# adjusting speed on digitrax decoder



## angiebabes (Mar 13, 2014)

i am having a problem adjusting the speed on one of my p42 locos when i try to change the speed on program track it comes up as sp15 on digitrax console when i try to type in a higher speed it wont let me it just stays at sp 15 which is a lot slower than any of my other p 42 locomotives does anyone have any suggestions or tricks that i am not aware of? it is a digitrax decoder


----------



## wsboyette (Jan 25, 2014)

angiebabes said:


> i am having a problem adjusting the speed on one of my p42 locos when i try to change the speed on program track it comes up as sp15 on digitrax console when i try to type in a higher speed it wont let me it just stays at sp 15 which is a lot slower than any of my other p 42 locomotives does anyone have any suggestions or tricks that i am not aware of? it is a digitrax decoder


I would contact the manufacturer first.
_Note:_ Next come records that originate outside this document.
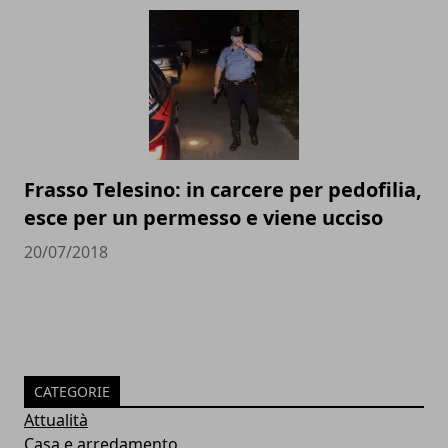
Frasso Telesino: in carcere per pedofilia,
esce per un permesso e viene ucciso
20/07/2018
CATEGORIE
Attualità
Casa e arredamento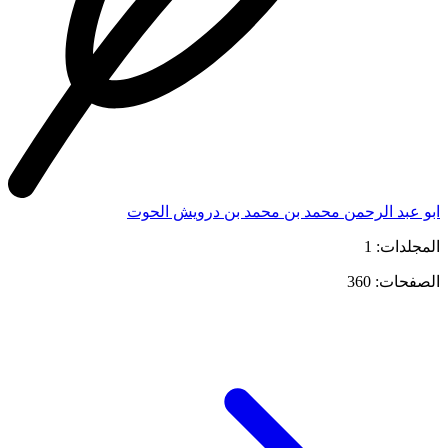
ابو عبد الرحمن محمد بن محمد بن درويش الحوت
المجلدات: 1
الصفحات: 360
They should be able to help you sort it out.


----------



## I Am Fasha (Apr 2, 2013)

Are you using a computer software adjust the decoder or the throttle?


----------



## angiebabes (Mar 13, 2014)

thanks i think i some how screwed this locomotive up when i first got it ran it on my old layout as an analog and its never been the same i did lube up the trucks today with never stall and it seems to have picked up enough speed where i can run it at scale speed hate racing trains at max speed looks so stupid


----------



## angiebabes (Mar 13, 2014)

i have not used any software as of yet i had a 3 by 7 n scale passenger layout with 4 loops and a small yard broke it down and built up a 10 by 4 layout finally finished all of my wiring today and my whole intent was to make this as functional and realistic as rush hour on the northeast corridor using amtrak and my favorite pensylvania rr where i can run up to 6 trains express and locals i am very happy right now with the train operation very realistic only regret is i used kato track which is very hard to ballast correctly i did my whole passenger storage yard and i am really thinking of ripping it up used fine ballast when i should of used medium it just looks unrealistic


----------



## wsboyette (Jan 25, 2014)

If all else fails, you can always just replace the decoder.


----------